NASCAR declared wet race conditions, mandating the use of treaded wet-weather tires for the start of the second half of the Clash. Preece began to make his move after caution slowed the race for the seventh time on Lap 121.
On Lap 138, when NASCAR called the eighth of a Clash-record 17 cautions for a Turn 4 incident involving Denny Hamlin and Ryan Blaney, Preece was running fourth.
During a spate of five cautions in six laps (with only green-flag laps counting toward the race total), Preece climbed to second behind New Zealander Shane van Gisbergen, the most experienced wet-weather racer in the field.
With the track starting to dry, Preece bulled his way past Van Gisbergen on Lap 156 and held the lead to the finish 45 laps later, despite having to negotiate four more restarts.
“My hat is off to Goodyear,” Preece said during his winner’s press conference. “It wasn't our traditional soft tire. It was a rain tire. I still feel between them, as well as the increase in horsepower today on a quarter-mile with the gear that we're running, you could feel it. There were multiple times I couldn't go wide-open throttle. That's saying something.”
Preece has never won a points-paying Cup race. In that respect, he’s in elite company. In 47 previous editions of the Clash, only NASCAR Hall of Famer Jeff Gordon and veteran Denny Hamlin won the exhibition race before visiting Victory Lane in a Cup points race.
Gordon went on to win 93 races and four championships. Hamlin currently has 60 victories—and counting.

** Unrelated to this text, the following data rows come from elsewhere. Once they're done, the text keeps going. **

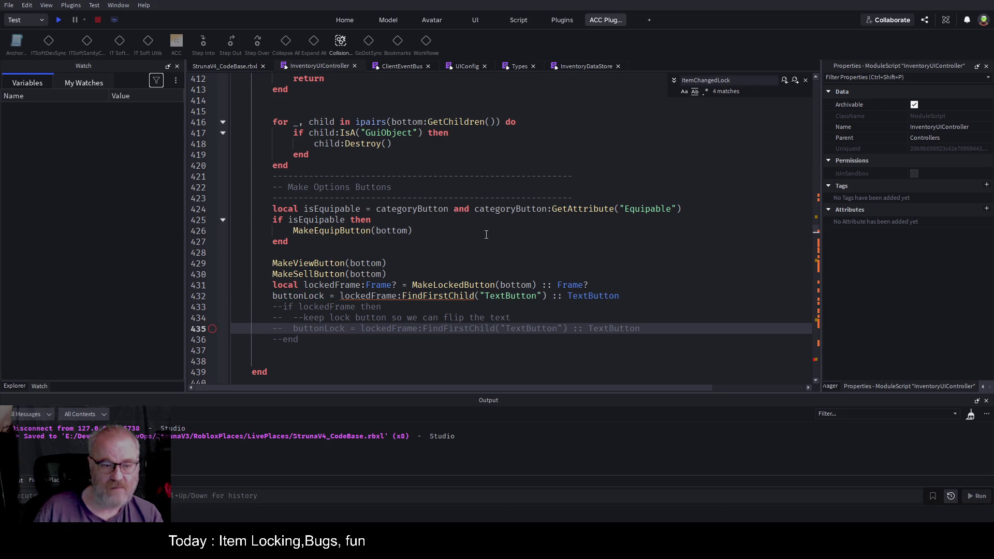
scroll(486, 235, up, 5)
scroll(486, 234, down, 4)
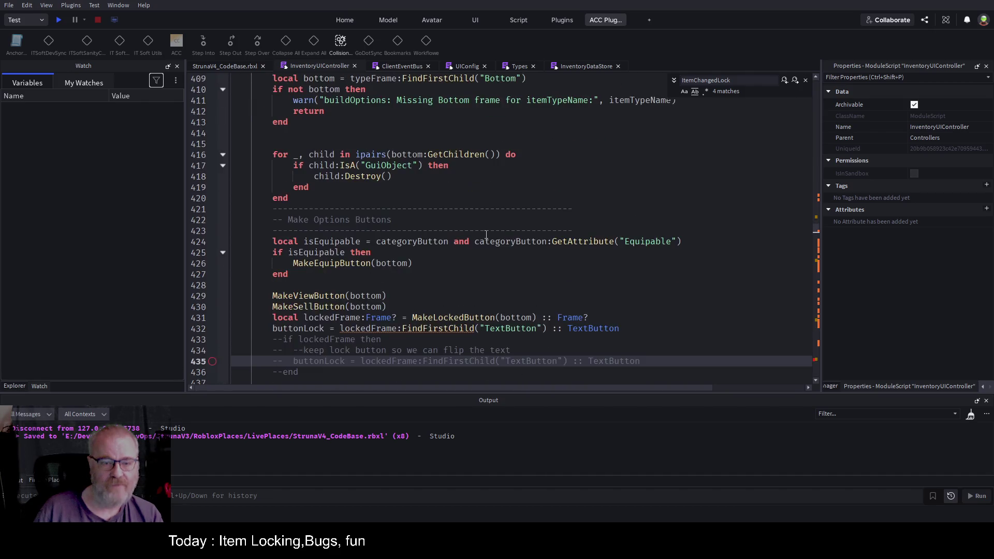
scroll(486, 234, down, 2)
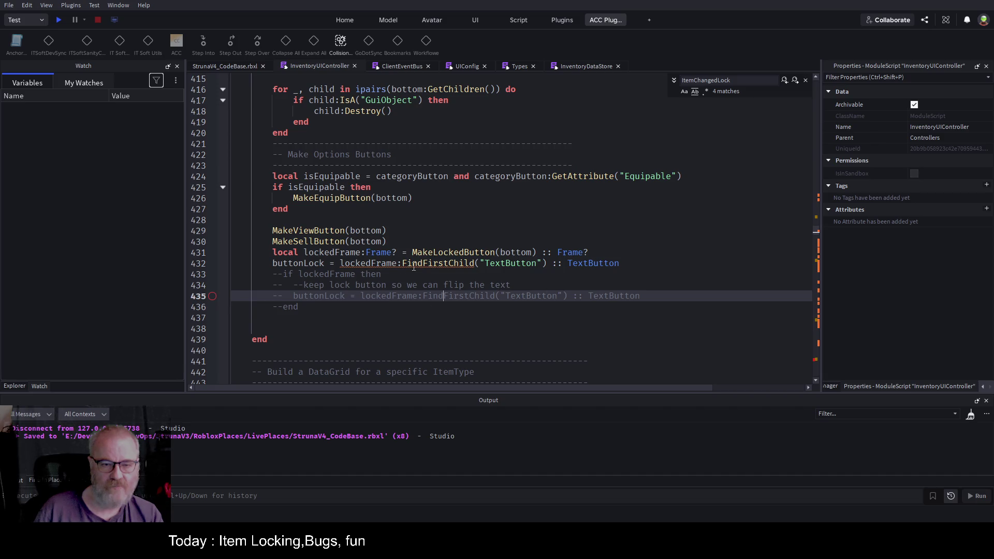
double_click(516, 264)
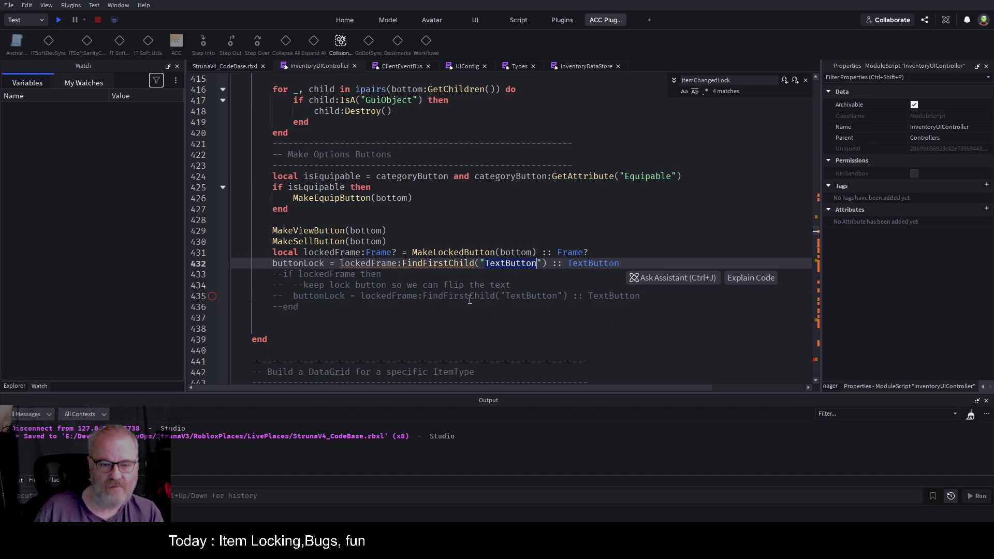
key(ctrl+s)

Preece’s win was particularly meaningful to RFK Racing as a whole, given that it followed the devastating loss of former RFK driver Greg Biffle, his family and three others in a plane crash on Dec. 18.
Beyond his racing exploits, Biffle had gained recognition for his tireless rescue efforts during the aftermath of Hurricane Helene in 2024. RFK hopes to use Biffle’s memory as inspiration.
“We had a meeting with the drivers and crew chiefs and myself,” said team president Chip Bowers. “We talked about being bold, aggressive, and committed, the acronym meaning we're going to get back to the front. We do it with heavy hearts. We do it with Greg and his family in our hearts, in our minds. It's been a tough few months for us, right? We've had a little bit of tragedy to deal with.
“It's a real testament to the family atmosphere that we have in our organization and the collective commitment to be ourselves and be committed to one another, and Ryan exemplifies that.”
Despite two postponements because of severe snowfall, and despite the wintry mix that visited the quarter-mile track during Wednesday’s race, NASCAR’s determination to complete the event this week ultimately was rewarded.
Do the weather conditions of 2026 mean the Clash should move to warmer climes, as some are suggesting?
Not necessarily. It’s important to remember that the snowstorm that hit Winston-Salem was an anomaly.
And it’s important to note that weather can be a disruptive force anywhere, as it was in Los Angeles, of all places, where a massive rainstorm forced the 2024 Clash in the Coliseum to run a day early.